[Openmcl-devel] matching patterns

Greg Pfeil greg at clozure.com
Wed Oct 3 20:54:56 UTC 2012


On 3 Oct 2012, at 14:27, Taoufik Dachraoui <dachraoui.taoufik at gmail.com> wrote:

> I understand your skepticism about accepting match into CCL, but we can consider cond as
> a general and portable stuff. Many languages have a pattern matching built into the language.
> I believe it is very useful and it is deplorable (for me at least) that there is no pattern matching 
> built into CCL that is very efficient

It's not skepticism. COND is part of Common Lisp the language. Your MATCH is not. There is a specification that says what a Common Lisp implementation must do. Certain other things (threads, FFI, etc.) that are difficult or impossible to provide as libraries are generally added to implementations as well.

However, there is no reason an efficient pattern matching construct can not be built as a library and shared among all Common Lisp implementations. This is better for everyone. The user does not have to worry that SBCL's pattern matching is different from CCL's pattern matching and conditionalize their code to use the appropriate one.

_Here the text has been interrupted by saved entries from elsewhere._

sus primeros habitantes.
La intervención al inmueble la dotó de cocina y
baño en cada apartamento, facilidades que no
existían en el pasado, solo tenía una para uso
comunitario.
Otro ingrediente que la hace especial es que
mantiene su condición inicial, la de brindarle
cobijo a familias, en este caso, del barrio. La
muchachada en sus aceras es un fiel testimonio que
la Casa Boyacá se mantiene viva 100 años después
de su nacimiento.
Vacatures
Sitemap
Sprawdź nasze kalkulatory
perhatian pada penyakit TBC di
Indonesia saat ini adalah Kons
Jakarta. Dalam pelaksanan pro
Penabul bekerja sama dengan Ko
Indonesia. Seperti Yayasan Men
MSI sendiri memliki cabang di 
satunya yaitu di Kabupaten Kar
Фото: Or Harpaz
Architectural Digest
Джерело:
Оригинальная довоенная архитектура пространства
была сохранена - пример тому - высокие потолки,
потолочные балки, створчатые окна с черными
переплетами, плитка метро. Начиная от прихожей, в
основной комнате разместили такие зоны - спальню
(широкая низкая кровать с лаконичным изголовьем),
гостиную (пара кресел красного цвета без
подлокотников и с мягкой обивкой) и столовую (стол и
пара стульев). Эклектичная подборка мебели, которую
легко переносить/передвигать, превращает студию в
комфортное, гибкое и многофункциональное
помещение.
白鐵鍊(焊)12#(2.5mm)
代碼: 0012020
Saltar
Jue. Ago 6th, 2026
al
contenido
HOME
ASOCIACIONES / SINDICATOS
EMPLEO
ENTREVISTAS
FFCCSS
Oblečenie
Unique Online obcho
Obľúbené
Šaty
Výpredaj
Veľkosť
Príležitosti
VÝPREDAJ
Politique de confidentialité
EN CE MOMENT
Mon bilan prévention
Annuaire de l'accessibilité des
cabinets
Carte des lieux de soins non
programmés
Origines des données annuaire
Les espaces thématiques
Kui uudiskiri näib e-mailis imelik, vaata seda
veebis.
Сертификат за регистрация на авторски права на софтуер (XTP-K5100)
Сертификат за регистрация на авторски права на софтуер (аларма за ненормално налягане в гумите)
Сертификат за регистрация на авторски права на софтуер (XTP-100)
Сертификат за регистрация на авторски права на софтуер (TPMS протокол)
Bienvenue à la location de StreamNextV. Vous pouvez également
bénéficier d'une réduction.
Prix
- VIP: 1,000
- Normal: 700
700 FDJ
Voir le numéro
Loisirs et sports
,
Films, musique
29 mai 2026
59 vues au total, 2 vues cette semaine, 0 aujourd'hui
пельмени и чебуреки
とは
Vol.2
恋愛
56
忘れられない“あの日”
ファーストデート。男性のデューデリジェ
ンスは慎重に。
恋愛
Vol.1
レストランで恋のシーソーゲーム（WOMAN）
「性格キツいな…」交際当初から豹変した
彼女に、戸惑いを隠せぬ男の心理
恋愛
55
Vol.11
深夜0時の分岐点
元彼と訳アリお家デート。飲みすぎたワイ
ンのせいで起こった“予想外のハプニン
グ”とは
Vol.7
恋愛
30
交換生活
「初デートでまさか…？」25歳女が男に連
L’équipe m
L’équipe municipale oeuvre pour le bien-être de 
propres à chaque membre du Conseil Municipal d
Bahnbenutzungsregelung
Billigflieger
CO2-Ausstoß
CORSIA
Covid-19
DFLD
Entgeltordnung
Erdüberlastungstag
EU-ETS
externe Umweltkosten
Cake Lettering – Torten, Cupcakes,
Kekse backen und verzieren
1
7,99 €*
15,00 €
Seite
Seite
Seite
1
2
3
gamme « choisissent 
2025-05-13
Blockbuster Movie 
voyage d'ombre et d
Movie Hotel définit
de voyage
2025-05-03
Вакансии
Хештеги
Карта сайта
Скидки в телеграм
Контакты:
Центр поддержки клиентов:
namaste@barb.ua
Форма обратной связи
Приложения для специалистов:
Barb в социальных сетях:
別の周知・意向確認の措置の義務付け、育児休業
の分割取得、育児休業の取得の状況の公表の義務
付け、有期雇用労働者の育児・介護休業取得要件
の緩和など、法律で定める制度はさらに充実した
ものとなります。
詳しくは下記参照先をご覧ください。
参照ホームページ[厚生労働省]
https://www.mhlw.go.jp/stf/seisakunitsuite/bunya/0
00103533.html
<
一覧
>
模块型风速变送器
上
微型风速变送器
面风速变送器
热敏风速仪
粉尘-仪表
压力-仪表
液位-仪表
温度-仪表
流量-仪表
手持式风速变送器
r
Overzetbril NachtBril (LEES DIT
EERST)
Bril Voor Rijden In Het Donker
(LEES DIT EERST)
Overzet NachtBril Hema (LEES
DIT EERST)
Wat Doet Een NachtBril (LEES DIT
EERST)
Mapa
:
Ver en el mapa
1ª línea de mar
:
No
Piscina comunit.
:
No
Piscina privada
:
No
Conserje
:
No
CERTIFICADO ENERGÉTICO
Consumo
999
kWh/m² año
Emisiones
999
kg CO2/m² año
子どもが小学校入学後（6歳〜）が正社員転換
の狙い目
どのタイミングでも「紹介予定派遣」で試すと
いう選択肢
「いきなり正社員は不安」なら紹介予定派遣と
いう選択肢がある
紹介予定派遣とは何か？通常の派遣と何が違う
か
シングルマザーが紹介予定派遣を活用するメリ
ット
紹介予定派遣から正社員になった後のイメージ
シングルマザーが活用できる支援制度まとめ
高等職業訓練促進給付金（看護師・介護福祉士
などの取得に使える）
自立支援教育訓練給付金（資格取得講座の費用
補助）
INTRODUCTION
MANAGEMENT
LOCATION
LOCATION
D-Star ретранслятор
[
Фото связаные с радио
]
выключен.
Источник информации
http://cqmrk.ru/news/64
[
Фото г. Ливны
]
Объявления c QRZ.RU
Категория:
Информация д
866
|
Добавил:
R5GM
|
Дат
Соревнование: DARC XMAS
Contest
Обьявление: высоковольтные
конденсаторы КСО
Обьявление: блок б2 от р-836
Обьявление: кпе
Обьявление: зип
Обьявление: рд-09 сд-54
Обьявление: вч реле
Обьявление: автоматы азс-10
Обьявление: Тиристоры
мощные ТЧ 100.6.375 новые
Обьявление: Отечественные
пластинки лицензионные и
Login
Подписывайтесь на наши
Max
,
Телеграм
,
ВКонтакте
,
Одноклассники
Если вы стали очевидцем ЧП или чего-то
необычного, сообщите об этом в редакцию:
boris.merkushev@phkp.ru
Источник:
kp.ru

The pattern-match developer does not have to worry about keeping the version built into each implementation up-to-date. The compiler developer does not have to worry about maintaining more code as part of their system. And everyone gets the benefit of the single library being used by many more people than it would if it were part of a single implementation, meaning bugs get found and the code improves faster.

It is a simple matter of modularity. In fact, I would go so far as to say that the CL spec is already too big and much of it could be pulled out into a standard library – but good luck convening a committee to standardize Common Lisp v2, either to pull out a standard library or to add pattern matching.

> I think the match I wrote is concise and it looks beautiful (I do not know about the implementation), 
> it remains to see if it is as I see it, that is why I wanted to contribute the code and see how it can be 
> viewed by experts; if I was a CCL expert I would hack it and add match to the language, but 
> unfortunately I am not.

Adding MATCH to CCL would not add it to the language. The language is CCL, you would merely be adding it to a single implementation, which would hinder adoption, as many people try to write code that does not depend on a particular implementation. Even though I use CCL pretty much exclusively, I would choose Fare-matcher over yours simply because it works across CL implementations, even if yours is much faster, etc.

I am not calling into question the quality of your code. But the best way to get it seen and used by the most people is to publish a library and add it to Quicklisp.